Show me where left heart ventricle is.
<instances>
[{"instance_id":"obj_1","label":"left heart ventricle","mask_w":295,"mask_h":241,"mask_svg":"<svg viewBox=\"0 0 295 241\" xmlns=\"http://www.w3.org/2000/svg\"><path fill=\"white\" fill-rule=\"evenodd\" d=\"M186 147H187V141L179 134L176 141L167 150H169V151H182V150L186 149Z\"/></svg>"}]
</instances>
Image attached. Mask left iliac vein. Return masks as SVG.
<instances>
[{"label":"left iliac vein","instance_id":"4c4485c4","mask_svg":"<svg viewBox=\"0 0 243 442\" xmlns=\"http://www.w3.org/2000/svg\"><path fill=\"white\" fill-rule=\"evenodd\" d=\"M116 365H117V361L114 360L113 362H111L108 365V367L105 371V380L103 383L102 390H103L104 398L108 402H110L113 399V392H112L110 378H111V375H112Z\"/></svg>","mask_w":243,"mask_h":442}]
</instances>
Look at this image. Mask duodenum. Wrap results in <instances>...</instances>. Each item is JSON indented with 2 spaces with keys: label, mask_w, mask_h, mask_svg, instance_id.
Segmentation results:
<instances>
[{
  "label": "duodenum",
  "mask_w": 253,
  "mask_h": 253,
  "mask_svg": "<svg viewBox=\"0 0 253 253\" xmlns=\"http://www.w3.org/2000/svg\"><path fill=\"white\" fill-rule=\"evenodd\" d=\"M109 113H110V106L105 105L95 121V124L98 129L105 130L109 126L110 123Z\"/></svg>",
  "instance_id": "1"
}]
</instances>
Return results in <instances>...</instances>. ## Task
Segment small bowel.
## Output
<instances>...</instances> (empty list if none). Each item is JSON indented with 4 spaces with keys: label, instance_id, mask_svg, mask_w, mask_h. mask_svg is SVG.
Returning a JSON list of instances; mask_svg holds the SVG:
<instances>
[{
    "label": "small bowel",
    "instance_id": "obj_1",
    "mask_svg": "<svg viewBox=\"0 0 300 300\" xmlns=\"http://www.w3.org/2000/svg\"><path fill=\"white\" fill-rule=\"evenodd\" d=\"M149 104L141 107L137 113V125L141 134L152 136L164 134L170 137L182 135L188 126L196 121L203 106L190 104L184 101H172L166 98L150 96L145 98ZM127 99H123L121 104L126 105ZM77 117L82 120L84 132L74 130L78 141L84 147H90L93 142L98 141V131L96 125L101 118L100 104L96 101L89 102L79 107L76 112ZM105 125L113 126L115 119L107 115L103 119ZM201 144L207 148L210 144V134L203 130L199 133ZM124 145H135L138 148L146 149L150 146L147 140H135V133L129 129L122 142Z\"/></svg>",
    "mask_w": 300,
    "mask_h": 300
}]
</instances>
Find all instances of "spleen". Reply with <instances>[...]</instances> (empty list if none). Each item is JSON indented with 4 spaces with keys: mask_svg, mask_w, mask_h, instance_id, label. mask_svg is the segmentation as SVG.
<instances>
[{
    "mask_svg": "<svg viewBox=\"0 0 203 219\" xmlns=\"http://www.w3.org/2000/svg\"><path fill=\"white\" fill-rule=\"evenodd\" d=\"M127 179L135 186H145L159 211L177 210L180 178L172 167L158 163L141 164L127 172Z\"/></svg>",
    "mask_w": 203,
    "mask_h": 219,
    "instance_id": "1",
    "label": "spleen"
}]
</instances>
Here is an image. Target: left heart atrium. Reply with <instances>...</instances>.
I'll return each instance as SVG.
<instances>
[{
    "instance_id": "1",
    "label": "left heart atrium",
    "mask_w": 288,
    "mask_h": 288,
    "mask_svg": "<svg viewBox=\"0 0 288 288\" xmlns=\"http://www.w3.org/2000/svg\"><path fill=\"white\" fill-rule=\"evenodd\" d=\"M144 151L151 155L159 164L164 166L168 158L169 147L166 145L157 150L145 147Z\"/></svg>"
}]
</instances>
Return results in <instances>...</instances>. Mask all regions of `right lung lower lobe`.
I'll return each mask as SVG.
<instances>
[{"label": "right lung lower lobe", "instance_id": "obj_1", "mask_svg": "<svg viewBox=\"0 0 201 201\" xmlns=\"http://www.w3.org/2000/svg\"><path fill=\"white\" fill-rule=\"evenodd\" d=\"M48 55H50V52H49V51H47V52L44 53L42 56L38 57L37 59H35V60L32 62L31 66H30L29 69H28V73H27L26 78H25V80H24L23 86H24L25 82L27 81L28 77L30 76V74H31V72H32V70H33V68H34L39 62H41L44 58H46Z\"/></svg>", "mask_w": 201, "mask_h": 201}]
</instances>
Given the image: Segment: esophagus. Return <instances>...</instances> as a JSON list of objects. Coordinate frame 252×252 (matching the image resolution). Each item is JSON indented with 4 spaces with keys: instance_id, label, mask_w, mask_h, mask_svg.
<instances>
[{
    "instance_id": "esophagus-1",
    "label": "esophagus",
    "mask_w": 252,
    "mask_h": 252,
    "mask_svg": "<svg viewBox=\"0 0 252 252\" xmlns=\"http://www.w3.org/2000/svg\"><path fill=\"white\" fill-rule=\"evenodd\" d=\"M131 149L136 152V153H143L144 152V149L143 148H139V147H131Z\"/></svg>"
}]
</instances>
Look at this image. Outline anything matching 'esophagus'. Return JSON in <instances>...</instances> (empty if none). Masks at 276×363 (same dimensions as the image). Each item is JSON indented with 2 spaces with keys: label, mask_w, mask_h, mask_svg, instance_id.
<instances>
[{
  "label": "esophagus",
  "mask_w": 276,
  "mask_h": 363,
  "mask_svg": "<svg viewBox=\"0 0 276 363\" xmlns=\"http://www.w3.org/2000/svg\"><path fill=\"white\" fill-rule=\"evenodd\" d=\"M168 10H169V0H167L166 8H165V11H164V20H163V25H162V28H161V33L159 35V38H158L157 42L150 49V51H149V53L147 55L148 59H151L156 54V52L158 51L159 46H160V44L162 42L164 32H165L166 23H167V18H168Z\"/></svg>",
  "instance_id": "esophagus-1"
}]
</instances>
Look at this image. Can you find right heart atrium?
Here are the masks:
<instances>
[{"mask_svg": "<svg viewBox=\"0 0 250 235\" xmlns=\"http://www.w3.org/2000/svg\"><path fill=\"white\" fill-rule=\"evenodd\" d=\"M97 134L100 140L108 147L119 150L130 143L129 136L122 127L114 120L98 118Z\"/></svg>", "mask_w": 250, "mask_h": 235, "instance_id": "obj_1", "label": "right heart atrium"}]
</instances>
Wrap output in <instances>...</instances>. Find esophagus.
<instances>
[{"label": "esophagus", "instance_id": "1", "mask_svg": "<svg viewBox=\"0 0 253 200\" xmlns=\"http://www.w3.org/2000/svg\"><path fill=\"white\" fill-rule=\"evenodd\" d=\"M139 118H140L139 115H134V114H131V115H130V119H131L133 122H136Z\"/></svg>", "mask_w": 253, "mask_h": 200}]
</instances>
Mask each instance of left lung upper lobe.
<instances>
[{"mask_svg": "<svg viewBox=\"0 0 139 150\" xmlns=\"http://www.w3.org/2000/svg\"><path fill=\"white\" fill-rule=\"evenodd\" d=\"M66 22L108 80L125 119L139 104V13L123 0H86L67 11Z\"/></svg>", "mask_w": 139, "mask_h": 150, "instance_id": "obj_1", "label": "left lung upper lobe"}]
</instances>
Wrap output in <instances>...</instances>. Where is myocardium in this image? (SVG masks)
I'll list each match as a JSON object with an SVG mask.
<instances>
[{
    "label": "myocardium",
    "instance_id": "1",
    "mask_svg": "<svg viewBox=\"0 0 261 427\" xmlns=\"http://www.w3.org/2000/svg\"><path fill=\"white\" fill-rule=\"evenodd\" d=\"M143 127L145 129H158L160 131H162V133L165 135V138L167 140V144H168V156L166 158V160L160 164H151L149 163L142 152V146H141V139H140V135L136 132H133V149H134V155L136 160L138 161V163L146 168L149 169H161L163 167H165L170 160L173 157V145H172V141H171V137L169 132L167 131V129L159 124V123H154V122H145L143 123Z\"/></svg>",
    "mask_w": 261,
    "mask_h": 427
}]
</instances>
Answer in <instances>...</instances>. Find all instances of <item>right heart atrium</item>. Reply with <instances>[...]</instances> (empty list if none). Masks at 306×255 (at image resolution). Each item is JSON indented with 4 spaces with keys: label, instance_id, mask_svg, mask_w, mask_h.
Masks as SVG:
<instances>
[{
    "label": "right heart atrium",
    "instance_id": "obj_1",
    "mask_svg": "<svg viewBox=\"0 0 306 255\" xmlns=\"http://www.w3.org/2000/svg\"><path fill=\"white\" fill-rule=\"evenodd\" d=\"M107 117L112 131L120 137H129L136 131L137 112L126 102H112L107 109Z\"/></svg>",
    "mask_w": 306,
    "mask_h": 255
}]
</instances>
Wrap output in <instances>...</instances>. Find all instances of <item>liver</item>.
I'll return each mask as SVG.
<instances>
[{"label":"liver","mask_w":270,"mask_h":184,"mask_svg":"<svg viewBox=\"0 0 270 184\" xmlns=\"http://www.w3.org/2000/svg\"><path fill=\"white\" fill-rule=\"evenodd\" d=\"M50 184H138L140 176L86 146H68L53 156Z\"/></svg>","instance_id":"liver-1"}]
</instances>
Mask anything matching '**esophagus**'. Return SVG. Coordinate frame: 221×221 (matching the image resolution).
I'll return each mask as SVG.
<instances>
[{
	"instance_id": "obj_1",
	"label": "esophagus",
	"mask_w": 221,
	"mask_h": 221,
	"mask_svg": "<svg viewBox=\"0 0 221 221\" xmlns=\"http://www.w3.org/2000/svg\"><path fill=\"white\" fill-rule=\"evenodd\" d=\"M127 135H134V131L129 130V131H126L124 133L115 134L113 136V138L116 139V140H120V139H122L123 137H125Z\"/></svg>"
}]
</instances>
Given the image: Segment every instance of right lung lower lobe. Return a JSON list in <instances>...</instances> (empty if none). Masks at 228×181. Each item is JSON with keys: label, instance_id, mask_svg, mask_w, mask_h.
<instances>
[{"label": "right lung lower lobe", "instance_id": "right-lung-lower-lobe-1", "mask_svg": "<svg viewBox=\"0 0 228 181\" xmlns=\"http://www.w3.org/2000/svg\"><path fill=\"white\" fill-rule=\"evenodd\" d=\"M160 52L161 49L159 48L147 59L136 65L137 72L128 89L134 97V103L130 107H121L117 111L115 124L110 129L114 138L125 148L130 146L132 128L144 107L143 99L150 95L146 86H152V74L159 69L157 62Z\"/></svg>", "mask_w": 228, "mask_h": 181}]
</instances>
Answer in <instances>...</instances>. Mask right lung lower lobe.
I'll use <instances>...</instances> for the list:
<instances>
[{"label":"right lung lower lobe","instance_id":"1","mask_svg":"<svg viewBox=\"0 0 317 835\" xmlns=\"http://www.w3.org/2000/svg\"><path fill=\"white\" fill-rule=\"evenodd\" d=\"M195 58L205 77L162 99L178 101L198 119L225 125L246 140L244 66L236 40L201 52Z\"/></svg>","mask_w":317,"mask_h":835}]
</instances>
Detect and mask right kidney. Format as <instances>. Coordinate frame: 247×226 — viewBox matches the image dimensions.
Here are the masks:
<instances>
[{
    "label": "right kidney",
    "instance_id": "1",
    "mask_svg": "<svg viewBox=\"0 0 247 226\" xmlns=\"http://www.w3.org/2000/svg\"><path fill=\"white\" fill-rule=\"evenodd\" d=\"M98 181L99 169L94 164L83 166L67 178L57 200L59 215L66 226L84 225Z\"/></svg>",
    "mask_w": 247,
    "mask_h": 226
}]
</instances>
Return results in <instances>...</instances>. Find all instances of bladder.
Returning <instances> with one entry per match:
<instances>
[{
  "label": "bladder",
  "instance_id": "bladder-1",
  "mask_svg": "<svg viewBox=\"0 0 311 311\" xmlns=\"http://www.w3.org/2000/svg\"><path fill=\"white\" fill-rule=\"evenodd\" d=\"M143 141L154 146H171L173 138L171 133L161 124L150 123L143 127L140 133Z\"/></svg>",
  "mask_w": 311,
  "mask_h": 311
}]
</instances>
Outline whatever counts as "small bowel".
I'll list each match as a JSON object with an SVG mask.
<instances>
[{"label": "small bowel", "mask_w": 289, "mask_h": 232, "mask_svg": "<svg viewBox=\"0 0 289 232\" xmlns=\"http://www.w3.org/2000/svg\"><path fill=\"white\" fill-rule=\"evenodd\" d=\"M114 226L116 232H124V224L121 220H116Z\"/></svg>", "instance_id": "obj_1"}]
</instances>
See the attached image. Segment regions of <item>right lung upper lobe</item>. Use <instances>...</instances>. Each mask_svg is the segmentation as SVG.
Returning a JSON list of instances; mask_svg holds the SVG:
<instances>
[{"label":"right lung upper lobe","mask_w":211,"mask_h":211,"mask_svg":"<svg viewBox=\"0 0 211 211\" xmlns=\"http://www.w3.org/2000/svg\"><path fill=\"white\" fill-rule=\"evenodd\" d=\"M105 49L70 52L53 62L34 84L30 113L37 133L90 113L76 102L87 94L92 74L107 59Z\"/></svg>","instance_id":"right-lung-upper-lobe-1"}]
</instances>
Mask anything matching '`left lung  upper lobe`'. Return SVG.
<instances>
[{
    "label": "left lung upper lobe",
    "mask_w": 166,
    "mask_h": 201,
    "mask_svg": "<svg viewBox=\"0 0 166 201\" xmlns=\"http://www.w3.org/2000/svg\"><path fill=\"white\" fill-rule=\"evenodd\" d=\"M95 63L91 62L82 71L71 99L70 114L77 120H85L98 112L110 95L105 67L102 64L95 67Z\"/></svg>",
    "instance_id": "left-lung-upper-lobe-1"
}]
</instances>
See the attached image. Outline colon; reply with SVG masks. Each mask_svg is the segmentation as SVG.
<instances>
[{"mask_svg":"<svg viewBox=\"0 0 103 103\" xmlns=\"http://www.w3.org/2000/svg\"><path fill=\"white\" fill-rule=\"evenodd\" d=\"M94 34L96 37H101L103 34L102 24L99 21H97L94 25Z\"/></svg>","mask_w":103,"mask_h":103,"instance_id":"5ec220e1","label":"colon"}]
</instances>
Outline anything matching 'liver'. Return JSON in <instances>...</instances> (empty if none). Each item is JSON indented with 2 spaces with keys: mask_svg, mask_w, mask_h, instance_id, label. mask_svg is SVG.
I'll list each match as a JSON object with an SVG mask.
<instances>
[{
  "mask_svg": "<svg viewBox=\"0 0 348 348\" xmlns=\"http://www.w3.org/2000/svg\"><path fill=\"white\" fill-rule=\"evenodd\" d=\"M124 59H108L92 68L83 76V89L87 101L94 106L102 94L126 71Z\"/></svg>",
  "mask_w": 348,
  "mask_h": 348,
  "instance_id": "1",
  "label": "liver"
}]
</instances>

══════════════════════════════

**Task goal:** Pick out each line of the data above that contains the string "myocardium" and copy those lines.

**Result for this task:**
Wrap output in <instances>...</instances>. Where is myocardium in this image? (SVG masks)
    "label": "myocardium",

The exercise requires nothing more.